Basic issue is right of Return. Until both sides start dealing with that issue on a rational basis, then border discussion is just so much Kabuki theater. There really can be no worthwhile discussion on border issues until the right of return issue is resolved.
And when it comes to the borders issue, Israel has made some things very clear.
1) Tel Aviv will not be in range of Artillery.
2) Israel is keeping the Golan and all lands around the sea of Galilee
3) Israel is keeping Jerusalem and environs.
4) Gaza and west bank will not be contiguous. That would oblige Israel to be split. No way.
The Arab states have fed the Palestinians with the story they are going to get everything back to the level of pre 1948. All the Palestinians who ran off from Jaffa and all the other cities when the war started got dumped into camps and neglected. Israel's position is that the Arabs and Israelis both had a refugee problem in 1948. The Israelis had a problem that was considerably worse both in relative and in absolute terms. (650,000 Arab refugees, 850,000 Jewish refuges ) The Israelis took care of business, the Arabs didn't.
The Israeli point of view is that the Arabs were not chased off, the moved out of the way so the neighboring armies could finish off what Hitler started. They are not innocents who got trampled, but culpable conspirators who got hoist by their own cupidity. They are not at all sympathetic.

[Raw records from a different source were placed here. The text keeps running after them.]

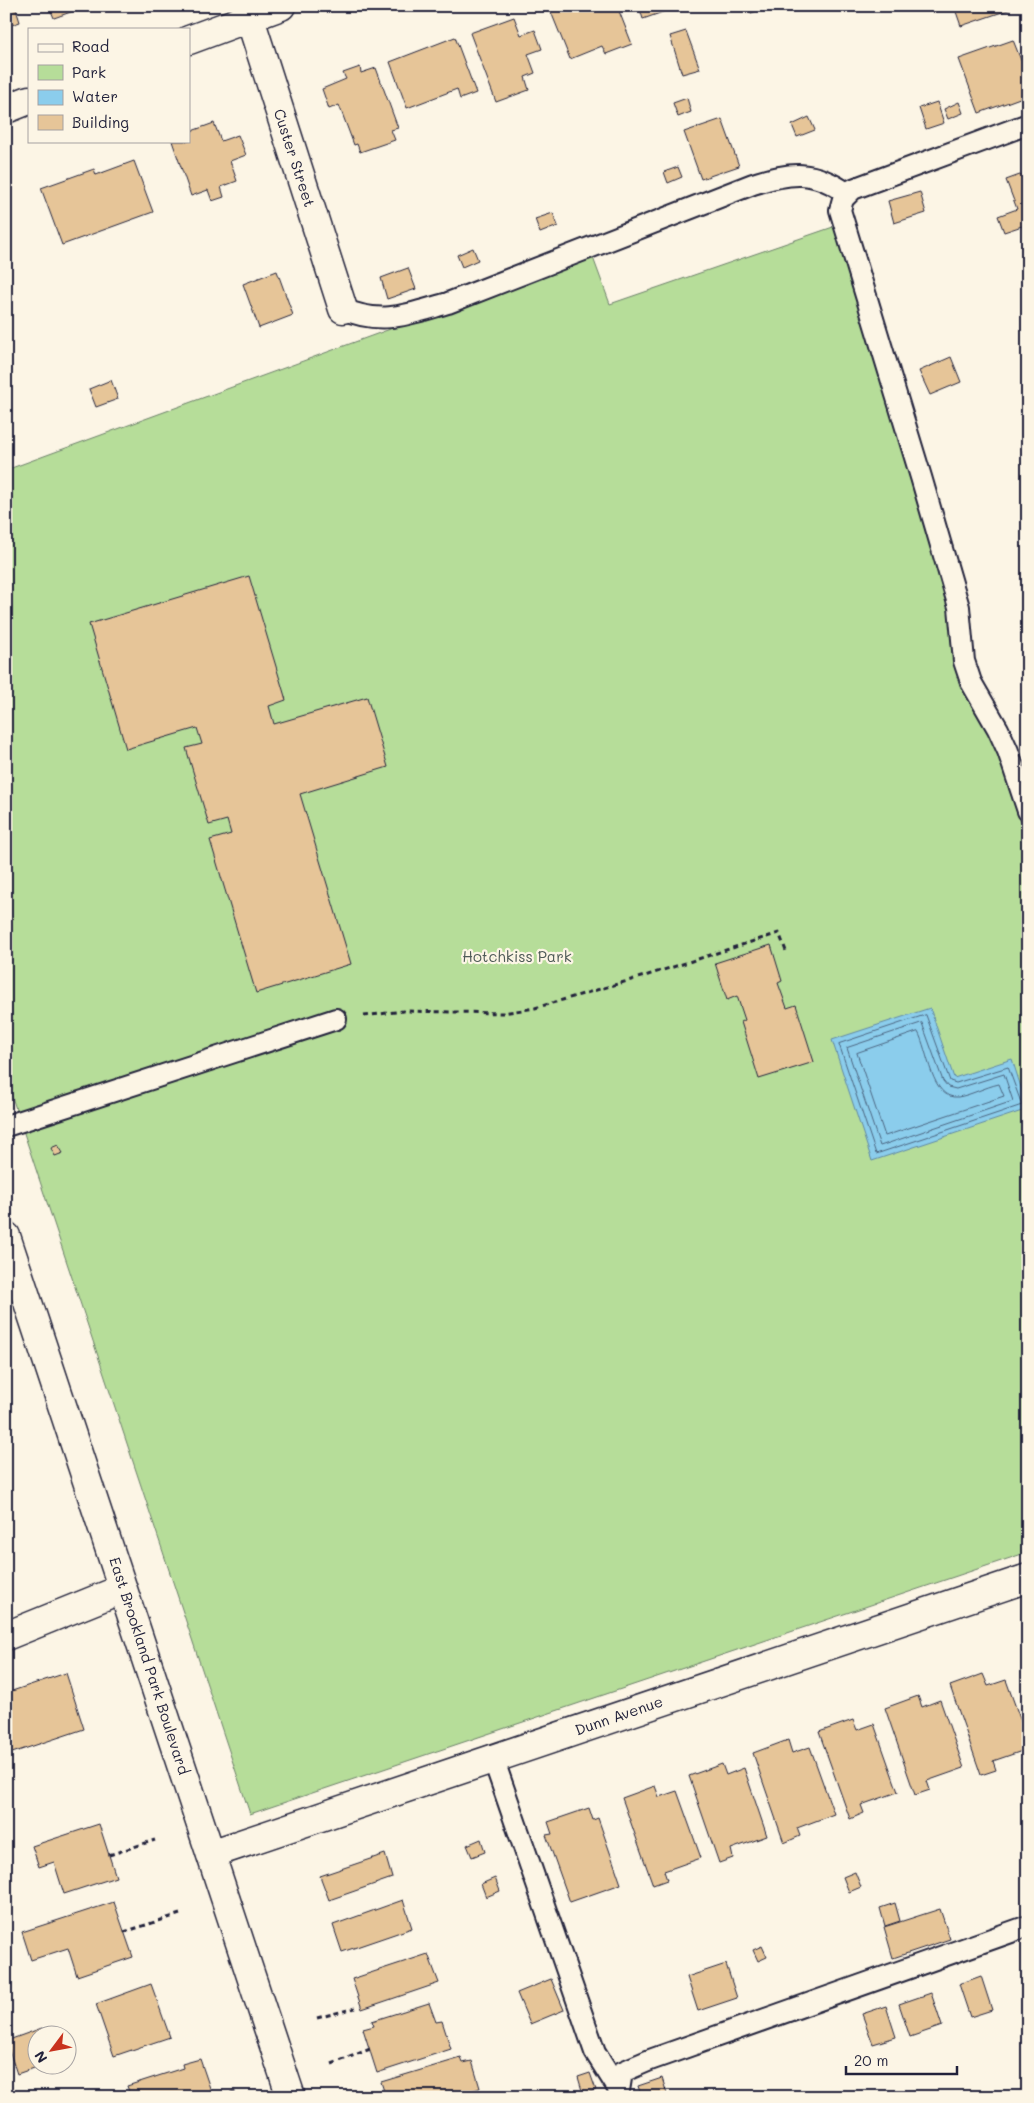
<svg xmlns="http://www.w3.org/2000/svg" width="1034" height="2103" font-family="Mali,sans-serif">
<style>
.green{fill:#b6dd99;stroke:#6c806a}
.water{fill:#8bcdec;stroke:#6189a5}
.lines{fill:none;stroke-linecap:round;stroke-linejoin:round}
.shore{stroke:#4c6682;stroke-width:1}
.building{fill:#e6c598;stroke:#22223b}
.service-casing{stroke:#22223b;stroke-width:24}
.minor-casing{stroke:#22223b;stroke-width:31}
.secondary-casing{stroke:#22223b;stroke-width:31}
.path{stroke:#22223b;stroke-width:3;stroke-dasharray:5 4;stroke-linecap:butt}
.service{stroke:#fcf5e5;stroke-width:20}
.minor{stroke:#fcf5e5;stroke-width:28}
.secondary{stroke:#fcf5e5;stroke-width:28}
.labels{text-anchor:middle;stroke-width:4.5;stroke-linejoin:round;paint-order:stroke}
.street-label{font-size:15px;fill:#22223b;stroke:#fcf5e5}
.park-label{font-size:15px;fill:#4e5a57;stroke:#fcf5e5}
</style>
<rect width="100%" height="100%" fill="#fcf5e5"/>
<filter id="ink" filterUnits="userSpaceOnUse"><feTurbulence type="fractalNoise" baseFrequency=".02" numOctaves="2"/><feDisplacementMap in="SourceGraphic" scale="10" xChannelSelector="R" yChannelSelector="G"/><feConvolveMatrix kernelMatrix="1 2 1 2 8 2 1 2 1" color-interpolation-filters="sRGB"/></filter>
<g filter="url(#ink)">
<!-- green -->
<path class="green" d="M836,226l106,350 13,71 42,94 31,94v717l-778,262 -244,-735v-609l586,-215 18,49z"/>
<!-- water -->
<path class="water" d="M930,1008l24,70 58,-19 16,50 -156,52 -40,-121z"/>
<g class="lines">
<!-- shore -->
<path class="shore" d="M926,1015l24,66 6,2 52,-16 14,38 -146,49 -37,-110z
M922,1023l21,58 5,6 8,2 48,-15 9,27 -133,45 -33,-98z
M918,1032c10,17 13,68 40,65 13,-2 27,-10 41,-13l5,12 -119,40 -28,-83z"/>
</g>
<!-- building -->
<path class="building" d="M6,6h9l5,16 -14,5z
M49,6h29l1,3 -25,9z
M552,6h65l15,38 -26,10 -4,-8 -32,13 -21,-52z
M639,6h41l-37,13z
M749,6h22l-20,7z
M954,6h56l1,3 -50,17z
M514,17l7,18 14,-5 7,19 -14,5 7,19 -10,4 4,13 -33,12 -26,-69z
M686,31l14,38 -18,5 -12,-38z
M455,37l21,56 -16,6 -3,-10 -50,19 -17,-46z
M1013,40l15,38v17l-49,18 -20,-54z
M360,67l1,6 15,-5 22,60 -7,2 4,10 -35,12 -3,-8 -3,1 -15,-40 -10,4 -7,-20 24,-10 -3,-6z
M687,98l4,14 -13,5 -5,-14z
M937,102l7,21 -18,6 -7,-21z
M959,102l4,11 -15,6 -4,-10z
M809,117l6,13 -18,7 -5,-12z
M722,119l17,47 -38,13 -17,-47z
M214,123l7,18 17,-6 8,20 -16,6 7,20 -16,6 3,10 -12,4 -4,-11 -17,6 -19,-55h17v-9z
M134,161l19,51 -91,33 -21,-57 53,-19 2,6z
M678,167l4,10 -14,6 -4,-11z
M1028,172v69l-6,-15 -18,6 -6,-16 19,-7 -11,-29z
M920,192l6,21 -32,10 -6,-22z
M553,213l5,13 -18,7 -5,-14z
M473,248l5,12 -16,7 -5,-12z
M408,268l8,21 -29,10 -6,-21z
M277,271l16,44 -34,13 -16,-44z
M951,357l10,25 -31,13 -11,-24z
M111,380l7,19 -22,8 -7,-18z
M249,576l37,124 -17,6 5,18 93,-27 21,70 -88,27 51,170 -95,29 -46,-153 21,-6 -4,-14 -18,5 -23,-77 16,-4 -5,-16 -71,21 -37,-125z
M771,945l11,36 -4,2 9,25 9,-3 18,57 -55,17 -18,-57 4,-2 -8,-24 -10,4 -12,-37z
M58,1145l5,8 -8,3 -4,-8z
M66,1673l18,56 -78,26v-62z
M983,1674l5,12 18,-6 22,61v8l-35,12 3,9 -15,5 -31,-89z
M918,1696l4,11 18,-7 24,68 -37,13 3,9 -15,5 -30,-87z
M853,1720l4,10 17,-6 24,68 -37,13 3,8 -14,6 -31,-87z
M788,1740l4,13 18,-6 24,67 -37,14 3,8 -16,7 -31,-90z
M722,1764l4,11 18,-7 23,68 -36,13 2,9 -14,5 -30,-87z
M655,1786l4,11 18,-6 24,67 -37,13 3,9 -14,5 -31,-87z
M589,1808l4,12 5,-2 23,66 -51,18 -24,-67 6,-1 -4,-12z
M99,1824l17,53 -52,17 -10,-32 -15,5 -7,-21z
M481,1839l4,13 -13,5 -5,-12z
M385,1854l7,24 -63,22 -9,-24z
M855,1872l6,15 -12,5 -6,-15z
M495,1878l5,13 -14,6 -5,-13z
M403,1900l9,28 -70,24 -9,-27z
M114,1902l19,55 -56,19 -9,-28 -37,12 -9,-28z
M895,1903l5,18 -15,5 -5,-18z
M940,1909l10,30 -57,19 -9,-31z
M762,1946l5,11 -9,4 -5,-11z
M428,1954l11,29 -77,26 -10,-30z
M726,1964l11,34 -39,13 -11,-34z
M981,1976l11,34 -22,7 -11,-33z
M551,1979l13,31 -34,14 -13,-31z
M151,1984l19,53 -56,19 -18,-52z
M931,1993l11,33 -32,11 -11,-33z
M429,2003l7,19 6,-1 9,28 -74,24 -14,-44 11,-3 -2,-5z
M886,2006l10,31 -23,7 -11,-30z
M42,2028l2,8h-6v30h2l-23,8 -11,-33z
M461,2058l2,5 9,-2 8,27 -28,9h-66l-5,-15z
M200,2059l13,38h-82l-4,-11 56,-18 -1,-4z
M590,2073l6,17 -13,4 -5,-17z
M662,2078l6,19h-34l-1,-3 7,-2 -2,-6z
M481,2093l1,4h-12z"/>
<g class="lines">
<defs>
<path id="service" d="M1028,124l-175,65 -10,10 -3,11 81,267 38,130 5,54 7,21 27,47 10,22 20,60
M343,309c39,17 66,5 105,-6l305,-119c39,-12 60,-15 95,10
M6,1126l330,-107
M493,1758l102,294 24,38
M618,2097l4,-25 28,-12 378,-134"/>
<path id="minor" d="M246,6l97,303
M189,40l92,-34
M6,109l23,-9
M6,1636l116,-47
M211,1854l817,-276"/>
<path id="secondary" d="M6,1236l285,861"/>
</defs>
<!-- service casing -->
<use href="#service" class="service-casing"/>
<!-- minor casing -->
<use href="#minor" class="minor-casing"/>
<!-- secondary casing -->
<use href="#secondary" class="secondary-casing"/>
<!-- path -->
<path class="path" d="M1024,69l4,-1
M364,1016l39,-5 100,2 32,-5 113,-33 131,-42 7,18
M109,1855l46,-15
M124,1932l56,-18
M317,2018l38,-10
M332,2064l38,-15
M213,2097l26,-6"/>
<!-- service -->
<use href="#service" class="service"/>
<!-- minor -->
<use href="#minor" class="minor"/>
<!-- secondary -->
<use href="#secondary" class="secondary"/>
</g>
</g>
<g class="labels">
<!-- street labels -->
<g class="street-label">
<text transform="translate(294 158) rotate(72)" y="5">Custer Street</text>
<text transform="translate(149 1666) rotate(72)" y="5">East Brookland Park Boulevard</text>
<text transform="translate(619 1716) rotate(-19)" y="5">Dunn Avenue</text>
</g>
<!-- park labels -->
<g class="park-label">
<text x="517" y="962">Hotchkiss Park</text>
</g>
</g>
<!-- margin -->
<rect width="1034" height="2103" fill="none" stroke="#fcf5e5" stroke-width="25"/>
<rect x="12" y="12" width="1009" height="2078" fill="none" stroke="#22223b" stroke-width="2" filter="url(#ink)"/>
<!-- legend -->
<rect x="28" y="28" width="162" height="115" fill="#fcf5e5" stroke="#a5a1a1"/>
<rect x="38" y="44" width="25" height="8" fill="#fcf5e5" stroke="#a5a1a1"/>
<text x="72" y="52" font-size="15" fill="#22223b">Road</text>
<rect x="38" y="65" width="25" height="15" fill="#b6dd99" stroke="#a5a1a1"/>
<text x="72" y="78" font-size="15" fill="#22223b">Park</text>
<rect x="38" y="90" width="25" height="15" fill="#8bcdec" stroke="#a5a1a1"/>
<text x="72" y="102" font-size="15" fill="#22223b">Water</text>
<rect x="38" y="115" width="25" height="15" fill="#e6c598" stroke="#a5a1a1"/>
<text x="72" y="128" font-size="15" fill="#22223b">Building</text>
<!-- north arrow -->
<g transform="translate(52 2050) rotate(238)"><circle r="24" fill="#fcf5e5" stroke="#a5a1a1"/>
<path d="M0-4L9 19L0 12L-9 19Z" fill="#c8321e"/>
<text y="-8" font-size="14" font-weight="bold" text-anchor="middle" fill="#22223b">N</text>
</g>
<!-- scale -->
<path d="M846 2066v8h111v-8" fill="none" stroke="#22223b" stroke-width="2.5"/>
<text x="854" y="2066" font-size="15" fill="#22223b" stroke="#fcf5e5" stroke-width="4" paint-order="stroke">20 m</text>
</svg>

The Arabs maintain that the Jews pursued a systematic campaign of terror to scare folks out of their property. Fleeing your property in fear of your life does not mean it doesn't belong to you. The robber who chases you away from your wallet is not therefore entitled to the contents because at the moment you considered your life to be more valuable than a collection of bus tokens, a condom and a few dollars.
Anyway, both sides have dug in, neither side is interested in compromising on the one issue that really matter to both sides. Until both sides budge a bit, or even one sides budges a bit on the right of return, then the borders discussion is pretty moot.
As to what caused all the fireworks, Obama moved the borders discussion to the top of the debate tree. It is the last thing anyone really cares about, and the Israeli side thought that he was selling them out on the most important issue, right of return, in an effort to get peace on a matter of far less importance.